One of the things I used to complain about my husband was that he never looked back when he drove out the garage or passed through airport doors. Please brace yourself – I am going to make you very sad with my next sentence. He passed away suddenly couple weeks ago. No heads up. No goodbye. You are supposed to fall sick, go to the doctor, not respond to treatment and then die. Otherwise, sudden death in an otherwise healthy young person is due to an accident, suicide or homicide. That’s what I have experienced, as a physician. That’s not the way my husband left this world. He left peacefully. Suddenly. At a very young age. No past medical history. He cloaked it as a nap. He did more than his share during his life to stay fit and healthy. Fate dealt an absolute precision strike on my loved one. On my life.

In my extreme grief, I tried to make sense of this with my close family members and friends. One family member suggested that perhaps God wanted him to be reborn for a far greater purpose than make those around him happy. My husband had a positive impact on most people he met in his life. There was a lot of love during his memorial services. We shared and relived happy memories while grieving. One of my closest friends suggested during the eulogies that this was probably his ‘moksha janmam’ or the life in which one attains self-realization and release from the cycle of death and rebirth. I could reconcile with this too, although neither explanation does anything to change the huge void in my life. My medical knowledge tells me that the way he died is extremely rare. It’s hard for me to accept becoming prey to statistical rarity and randomness.

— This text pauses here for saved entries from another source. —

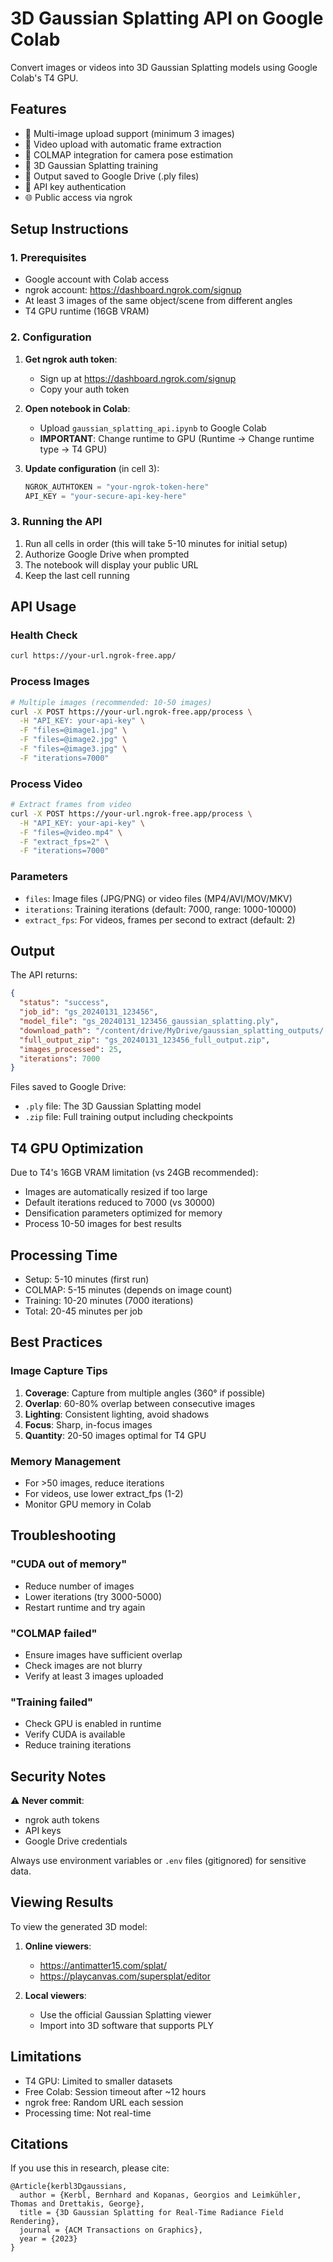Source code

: # 3D Gaussian Splatting API on Google Colab

Convert images or videos into 3D Gaussian Splatting models using Google Colab's T4 GPU.

## Features

- 📸 Multi-image upload support (minimum 3 images)
- 🎥 Video upload with automatic frame extraction
- 🔮 COLMAP integration for camera pose estimation
- 🎯 3D Gaussian Splatting training
- 💾 Output saved to Google Drive (.ply files)
- 🔐 API key authentication
- 🌐 Public access via ngrok

## Setup Instructions

### 1. Prerequisites

- Google account with Colab access
- ngrok account: https://dashboard.ngrok.com/signup
- At least 3 images of the same object/scene from different angles
- T4 GPU runtime (16GB VRAM)

### 2. Configuration

1. **Get ngrok auth token**:
   - Sign up at https://dashboard.ngrok.com/signup
   - Copy your auth token

2. **Open notebook in Colab**:
   - Upload `gaussian_splatting_api.ipynb` to Google Colab
   - **IMPORTANT**: Change runtime to GPU (Runtime → Change runtime type → T4 GPU)

3. **Update configuration** (in cell 3):
   ```python
   NGROK_AUTHTOKEN = "your-ngrok-token-here"
   API_KEY = "your-secure-api-key-here"
   ```

### 3. Running the API

1. Run all cells in order (this will take 5-10 minutes for initial setup)
2. Authorize Google Drive when prompted
3. The notebook will display your public URL
4. Keep the last cell running

## API Usage

### Health Check
```bash
curl https://your-url.ngrok-free.app/
```

### Process Images
```bash
# Multiple images (recommended: 10-50 images)
curl -X POST https://your-url.ngrok-free.app/process \
  -H "API_KEY: your-api-key" \
  -F "files=@image1.jpg" \
  -F "files=@image2.jpg" \
  -F "files=@image3.jpg" \
  -F "iterations=7000"
```

### Process Video
```bash
# Extract frames from video
curl -X POST https://your-url.ngrok-free.app/process \
  -H "API_KEY: your-api-key" \
  -F "files=@video.mp4" \
  -F "extract_fps=2" \
  -F "iterations=7000"
```

### Parameters

- `files`: Image files (JPG/PNG) or video files (MP4/AVI/MOV/MKV)
- `iterations`: Training iterations (default: 7000, range: 1000-10000)
- `extract_fps`: For videos, frames per second to extract (default: 2)

## Output

The API returns:
```json
{
  "status": "success",
  "job_id": "gs_20240131_123456",
  "model_file": "gs_20240131_123456_gaussian_splatting.ply",
  "download_path": "/content/drive/MyDrive/gaussian_splatting_outputs/...",
  "full_output_zip": "gs_20240131_123456_full_output.zip",
  "images_processed": 25,
  "iterations": 7000
}
```

Files saved to Google Drive:
- `.ply` file: The 3D Gaussian Splatting model
- `.zip` file: Full training output including checkpoints

## T4 GPU Optimization

Due to T4's 16GB VRAM limitation (vs 24GB recommended):

- Images are automatically resized if too large
- Default iterations reduced to 7000 (vs 30000)
- Densification parameters optimized for memory
- Process 10-50 images for best results

## Processing Time

- Setup: 5-10 minutes (first run)
- COLMAP: 5-15 minutes (depends on image count)
- Training: 10-20 minutes (7000 iterations)
- Total: 20-45 minutes per job

## Best Practices

### Image Capture Tips
1. **Coverage**: Capture from multiple angles (360° if possible)
2. **Overlap**: 60-80% overlap between consecutive images
3. **Lighting**: Consistent lighting, avoid shadows
4. **Focus**: Sharp, in-focus images
5. **Quantity**: 20-50 images optimal for T4 GPU

### Memory Management
- For >50 images, reduce iterations
- For videos, use lower extract_fps (1-2)
- Monitor GPU memory in Colab

## Troubleshooting

### "CUDA out of memory"
- Reduce number of images
- Lower iterations (try 3000-5000)
- Restart runtime and try again

### "COLMAP failed"
- Ensure images have sufficient overlap
- Check images are not blurry
- Verify at least 3 images uploaded

### "Training failed"
- Check GPU is enabled in runtime
- Verify CUDA is available
- Reduce training iterations

## Security Notes

⚠️ **Never commit**:
- ngrok auth tokens
- API keys
- Google Drive credentials

Always use environment variables or `.env` files (gitignored) for sensitive data.

## Viewing Results

To view the generated 3D model:

1. **Online viewers**:
   - https://antimatter15.com/splat/
   - https://playcanvas.com/supersplat/editor

2. **Local viewers**:
   - Use the official Gaussian Splatting viewer
   - Import into 3D software that supports PLY

## Limitations

- T4 GPU: Limited to smaller datasets
- Free Colab: Session timeout after ~12 hours
- ngrok free: Random URL each session
- Processing time: Not real-time

## Citations

If you use this in research, please cite:
```
@Article{kerbl3Dgaussians,
  author = {Kerbl, Bernhard and Kopanas, Georgios and Leimkühler, Thomas and Drettakis, George},
  title = {3D Gaussian Splatting for Real-Time Radiance Field Rendering},
  journal = {ACM Transactions on Graphics},
  year = {2023}
}
```
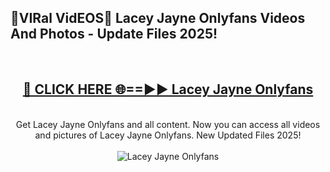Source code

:<h2>🔴VIRal VidEOS🔴 Lacey Jayne Onlyfans Videos And Photos - Update Files 2025!</h2>
<br>
<div align="center">
<h2><a href="https://virallinks.top/Hdb6NB" rel="nofollow">🔴 CLICK HERE 🌐==►► Lacey Jayne Onlyfans</a></h2>
<br>
Get Lacey Jayne Onlyfans and all content. Now you can access all videos and pictures of Lacey Jayne Onlyfans. New Updated Files 2025!
<br>
<br>
<a href="https://virallinks.top/Hdb6NB" rel="nofollow" data-target="animated-image.originalLink"><img src="https://i.imgur.com/dJHk4Zq.gif)" alt="Lacey Jayne Onlyfans" style="max-width: 100%; display: inline-block;" data-target="animated-image.originalImage"></a>
</div>
<br>
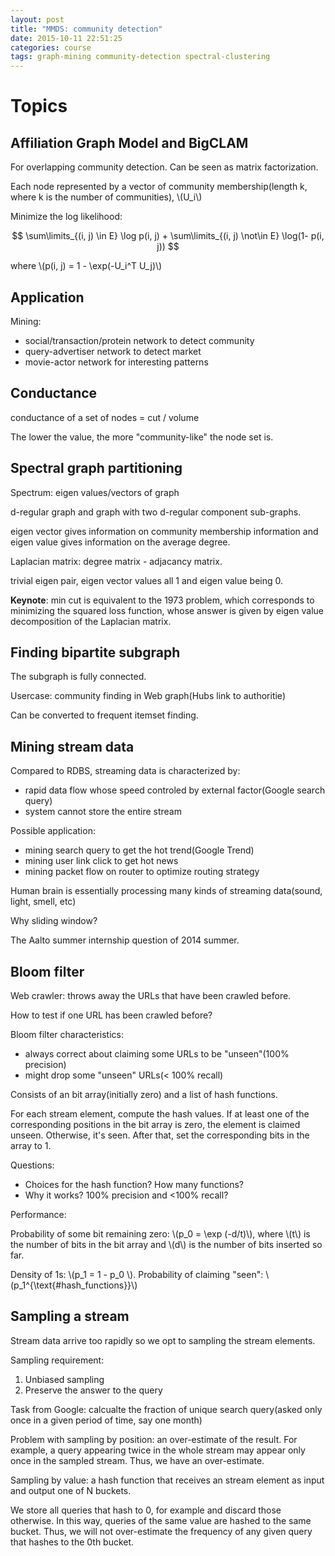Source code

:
 ```yaml
---
layout: post
title: "MMDS: community detection"
date: 2015-10-11 22:51:25
categories: course
tags: graph-mining community-detection spectral-clustering
---
```


# Topics

## Affiliation Graph Model and BigCLAM

For overlapping community detection. Can be seen as matrix factorization.

Each node represented by a vector of community membership(length k, where k is the number of communities), \\(U_i\\)

Minimize the log likelihood:

$$ \sum\limits_{(i, j) \in E} \log p(i, j) + \sum\limits_{(i, j) \not\in E} \log(1- p(i, j)) $$

where \\(p(i, j) = 1 - \exp(-U_i^T U_j)\\)

## Application

Mining:

- social/transaction/protein network to detect community
- query-advertiser network to detect market
- movie-actor network for interesting patterns

## Conductance

conductance of a set of nodes = cut / volume

The lower the value, the more "community-like" the node set is.

## Spectral graph partitioning

Spectrum: eigen values/vectors of graph

d-regular graph and graph with two d-regular component sub-graphs.

eigen vector gives information on community membership information and eigen value gives information on the average degree.

Laplacian matrix: degree matrix - adjacancy matrix.

trivial eigen pair, eigen vector values all 1 and eigen value being 0.

**Keynote**: min cut is equivalent to the 1973 problem, which corresponds to minimizing the squared loss function, whose answer is given by eigen value decomposition of the Laplacian matrix.

## Finding bipartite subgraph

The subgraph is fully connected.

Usercase: community finding in Web graph(Hubs link to authoritie)

Can be converted to frequent itemset finding.


## Mining stream data

Compared to RDBS, streaming data is characterized by:

- rapid data flow whose speed controled by external factor(Google search query)
- system cannot store the entire stream

Possible application:

- mining search query to get the hot trend(Google Trend)
- mining user link click to get hot news
- mining packet flow on router to optimize routing strategy

Human brain is essentially processing many kinds of streaming data(sound, light, smell, etc)

Why sliding window?

The Aalto summer internship question of 2014 summer.

## Bloom filter

Web crawler: throws away the URLs that have been crawled before.

How to test if one URL has been crawled before?

Bloom filter characteristics:

- always correct about claiming some URLs to be "unseen"(100% precision)
- might drop some "unseen" URLs(< 100% recall)

Consists of an bit array(initially zero) and a list of hash functions.

For each stream element, compute the hash values. If at least one of the corresponding positions in the bit array is zero, the element is claimed unseen. Otherwise, it's seen. After that, set the corresponding bits in the array to 1.

Questions:

- Choices for the hash function? How many functions? 
- Why it works? 100% precision and <100% recall?


Performance:

Probability of some bit remaining zero: \\(p_0 = \exp (-d/t)\\), where \\(t\\) is the number of bits in the bit array and \\(d\\) is the number of bits inserted so far.

Density of 1s: \\(p_1 = 1 - p_0 \\). Probability of claiming "seen": \\(p_1^{\text{#hash_functions}}\\)


## Sampling a stream

Stream data arrive too rapidly so we opt to sampling the stream elements.

Sampling requirement:

1. Unbiased sampling
2. Preserve the answer to the query

Task from Google: calcualte the fraction of unique search query(asked only once in a given period of time, say one month)

Problem with sampling by position: an over-estimate of the result. For example, a query appearing twice in the whole stream may appear only once in the sampled stream. Thus, we have an over-estimate.

Sampling by value: a hash function that receives an stream element as input and output one of N buckets.

We store all queries that hash to 0, for example and discard those otherwise. In this way, queries of the same value are hashed to the same bucket. Thus, we will not over-estimate the frequency of any given query that hashes to the 0th bucket.


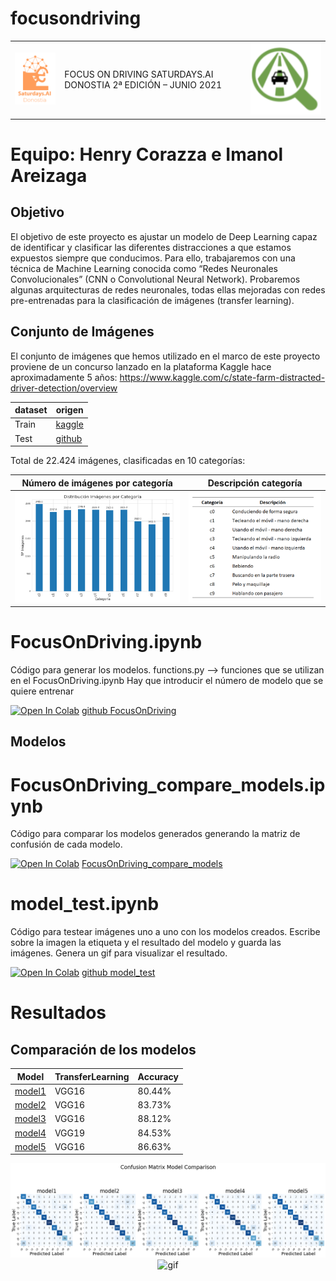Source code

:# focusondriving

|  |  | |
|---------------------------------------------|----------|------------|
|  ![saturdays](doc/saturdaysai_donosti.png)  | FOCUS ON DRIVING SATURDAYS.AI DONOSTIA 2ª EDICIÓN – JUNIO 2021 |![logo](doc/logo_focusondriving.PNG)|

# Equipo: Henry Corazza e Imanol Areizaga
## Objetivo
El objetivo de este proyecto es ajustar un modelo de Deep Learning capaz de identificar y clasificar las diferentes distracciones a que estamos expuestos siempre que conducimos.
Para ello, trabajaremos con una técnica de Machine Learning conocida como “Redes Neuronales Convolucionales” (CNN o Convolutional Neural Network).
Probaremos algunas arquitecturas de redes neuronales, todas ellas mejoradas con redes pre-entrenadas para la clasificación de imágenes (transfer learning).

## Conjunto de Imágenes
El conjunto de imágenes que hemos utilizado en el marco de este proyecto proviene de un concurso lanzado en la plataforma Kaggle hace aproximadamente 5 años: https://www.kaggle.com/c/state-farm-distracted-driver-detection/overview 

dataset|origen|
|-------|------|
| Train |[kaggle](https://www.kaggle.com/c/state-farm-distracted-driver-detection/data?select=imgs)|
| Test  |[github](https://drive.google.com/drive/folders/1Me6BfHUGM4JRzmKc4FnlmaYB5Kbs73gc?usp=sharing)|


Total de 22.424 imágenes, clasificadas en 10 categorías:

<center>

|Número de imágenes por categoría | Descripción categoría|
|---------------------------------|----------------------|
|  ![img_categorias](doc/categorias_img.PNG)  | ![img_categorias](doc/categorias_descripcion.PNG) |


</center>

# FocusOnDriving.ipynb
Código para generar los modelos.
functions.py --> funciones que se utilizan en el FocusOnDriving.ipynb
Hay que introducir el número de modelo que se quiere entrenar

[![Open In Colab](https://colab.research.google.com/assets/colab-badge.svg)](https://drive.google.com/file/d/1wNNjzBxPvk3HYsEgbV1qpDMqQspYOeev/view?usp=sharing) [github FocusOnDriving](src/FocusOnDriving.ipynb) 


## Modelos


# FocusOnDriving_compare_models.ipynb
Código para comparar los modelos generados generando la matriz de confusión de cada modelo.

[![Open In Colab](https://colab.research.google.com/assets/colab-badge.svg)](https://drive.google.com/file/d/1OXQD5zmMa_R9s1ingGrJvwweEzOYqZdz/view?usp=sharing) [FocusOnDriving_compare_models](src/FocusOnDriving_compare_models.ipynb)



# model_test.ipynb
Código para testear imágenes uno a uno con los modelos creados. Escribe sobre la imagen la etiqueta y el resultado del modelo y guarda las imágenes. Genera un gif para visualizar el resultado.

[![Open In Colab](https://colab.research.google.com/assets/colab-badge.svg)](https://drive.google.com/file/d/1kfirHWrVY9C0_HglZUK8B_79PUyIyQ6l/view?usp=sharing) [github model_test](src/model_test.ipynb)

# Resultados
## Comparación de los modelos

<center>

|Model|TransferLearning|Accuracy|
|-----|----------------|--------|
|  [model1](https://drive.google.com/file/d/13UQPCI5cHjP8WRA07RmfbkXVrplu3wne/view?usp=sharing)  |     VGG16      | 80.44% |
|  [model2](https://drive.google.com/file/d/1jSfnr8i51t90xX6FHvl1Vd3jAuLsHaMV/view?usp=sharing)  |     VGG16      | 83.73% |
|  [model3](https://drive.google.com/file/d/1x6ACmg7X8QbP6HSbTE1iMnbdythLz9cE/view?usp=sharing)  |     VGG16      | 88.12% |
|  [model4](https://drive.google.com/file/d/1YdAlemOrfsvTm4XR89Kib-kfOT3Nr7by/view?usp=sharing)  |     VGG19      | 84.53% |
|  [model5](https://drive.google.com/file/d/1XTd2epMd6NbRKtYGNoGGq8yi5O2vVjNI/view?usp=sharing)  |     VGG16      | 86.63% |

</center>


<center>

![img](src/img/comparacion_modelos.png)
![gif](doc/result.gif)

</center>
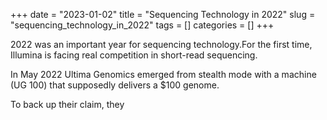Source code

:+++ 
date = "2023-01-02"
title = "Sequencing Technology in 2022"
slug = "sequencing_technology_in_2022"
tags = []
categories = []
+++

2022 was an important year for sequencing technology.For the first time, Illumina is facing real competition in short-read sequencing.

In May 2022 Ultima Genomics emerged from stealth mode with a machine (UG 100) that supposedly delivers a $100 genome.

To back up their claim, they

He was warm, affectionate and full of life. He had a way of making people comfortable around him. He had a way of calling out your pain and easing it, even if you weren’t paying attention or ready to admit yourself. He was capable of masking his own pain while making those around him laugh and feel happy. He loved his family very much, almost to a fault. He took great pride in the achievements of his family and friends. He had a way of deflecting tense situations with lighthearted humor. Nothing is too silly or ridiculous if it was meant to make his dear one laugh. He helped everyone along his way. We grew together over thirteen years. I’m going to miss my best friend very very much.